At the same time, the MFIs need to understand that social businesses are complex and that, as they scale and become part of the mainstream financial system, they need to be more careful managers, of both their operational reality and their external image. When the most substantial plank in your reputation platform is poverty alleviation, perceptions are all-important. In contrast to the Indian Information Technology Industry, which has done a good job of managing values and reputation without moving the focus from commercial objectives, the MFIs have allowed others to shape perceptions of them. They are perceived as lacking in transparency about their interest rates and unable to effectively manage external stakeholders such as the media and the State. This perception comes closer to the truth when a leading MFI allows a post-IPO spat among its own leaders to play out in front of the public.

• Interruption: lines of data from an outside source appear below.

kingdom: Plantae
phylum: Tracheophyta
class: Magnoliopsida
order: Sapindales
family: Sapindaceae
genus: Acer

The fight over the poor seems to be getting uglier, but microfinance is too good a tool for financial inclusion to be thwarted by poor positioning. If both sides do not look inwards and make adequate course corrections, their destructive competition has the potential to set us back by 10 years.

Vineet Rai is the Founder and Chairman of Intellecap, which has recently released a white paper on the 2010 microfinance crisis in Andhra Pradesh. He is also founder of Aavishkaar, an investor in commercially viable enterprises that also have a social impact.

1 comment:

  1. Some of the greatest crimes in Human history were at the time they were committed justified using common statistics to show how they are just normal occurences within having no extraordinary causes. The author uses the same kind of justification here when he says that if we extrapolate national suicide statistics to say a sample like the customer base of SKS the numbers would be relatively the same. Not only is that ruthless it also discounts another relationship that could possible exist. Namely that the national figure could be influenced by the Suicides of borrowers from SKS as a result of intimidation from the MFI. While i do not say it is the truth what i say is that it is time there was a serious examination of the manner in which the MFI sector in India operates and ensure that just like how there are regulations regarding how banks treat their borrowers and the rules on recovery agents there are similar regulations and rules for MFI's too! While i do agree with the fact that there 'might be' subtle intentions in regulation to give a helping hand to government programmes and government agencies that cannot be used as a justification to claim monopolization of the sector and to call on the government to back off!!